Extracted text -
::::

Sidney Dekker explains that organizational drift is generated by normal processes of reconciling differential pressures on an organization (efficiency, capacity utilization, safety) against a background of uncertain technology and imperfect knowledge. Drift may be visible to outsiders, especially following an adverse outcome. But drift is not necessarily obvious within the organization, since incremental changes are always occurring (Dekker, 2005).

Slide 8: MK Airlines

Here's an example of drift, from one of the TSB's own investigations—the 2004 crash of a Boeing 747 on an international cargo flight during take‐off. The crew had inadvertently used the aircraft weight from a previous leg to calculate takeoff performance data. This resulted in incorrect V speeds and a thrust setting too low to enable the aircraft to take off safely given its actual weight. Crew fatigue likely increased the probability of errors in calculating takeoff performance data and degraded the flight crew's ability to detect the errors, in combination with the dark take‐off environment.

::::

[Records excerpted from a collection]

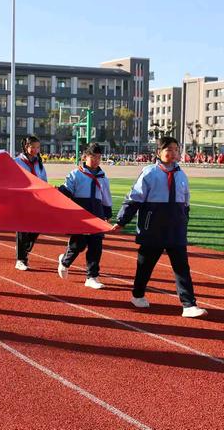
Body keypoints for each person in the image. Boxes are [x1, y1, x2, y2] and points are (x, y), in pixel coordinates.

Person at [110, 136, 207, 318]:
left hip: (175, 229)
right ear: (159, 152)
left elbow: (186, 202)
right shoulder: (149, 173)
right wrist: (122, 221)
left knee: (182, 267)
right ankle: (137, 295)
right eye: (168, 149)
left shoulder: (181, 174)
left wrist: (183, 221)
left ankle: (189, 304)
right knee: (145, 265)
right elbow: (134, 198)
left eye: (175, 149)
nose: (173, 153)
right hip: (152, 227)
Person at [57, 143, 112, 289]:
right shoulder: (76, 174)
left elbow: (106, 196)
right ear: (85, 156)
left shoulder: (103, 177)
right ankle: (65, 262)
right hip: (80, 214)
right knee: (78, 244)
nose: (96, 160)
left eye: (99, 157)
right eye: (93, 156)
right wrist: (57, 193)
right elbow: (66, 190)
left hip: (97, 214)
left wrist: (107, 213)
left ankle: (92, 276)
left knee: (96, 245)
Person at [14, 135, 48, 271]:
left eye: (38, 147)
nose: (35, 150)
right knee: (22, 228)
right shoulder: (17, 161)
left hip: (37, 198)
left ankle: (24, 247)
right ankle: (21, 260)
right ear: (26, 147)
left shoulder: (39, 163)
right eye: (32, 147)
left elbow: (43, 179)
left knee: (38, 225)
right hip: (22, 198)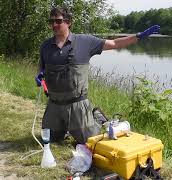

::::

Assigned task 1 -
In the text on organizational drift, which aircraft weight did the crew use by mistake to calculate takeoff performance data?
Assigned task 2 -
From the text on organizational drift, reproduce the passage that begins at the words "Slide 8: MK" and stops after "dark take‐off environment.".

Exercise response 1 -
The aircraft weight from a previous leg.

Exercise response 2 -
Slide 8: MK Airlines

Here's an example of drift, from one of the TSB's own investigations—the 2004 crash of a Boeing 747 on an international cargo flight during take‐off. The crew had inadvertently used the aircraft weight from a previous leg to calculate takeoff performance data. This resulted in incorrect V speeds and a thrust setting too low to enable the aircraft to take off safely given its actual weight. Crew fatigue likely increased the probability of errors in calculating takeoff performance data and degraded the flight crew's ability to detect the errors, in combination with the dark take‐off environment.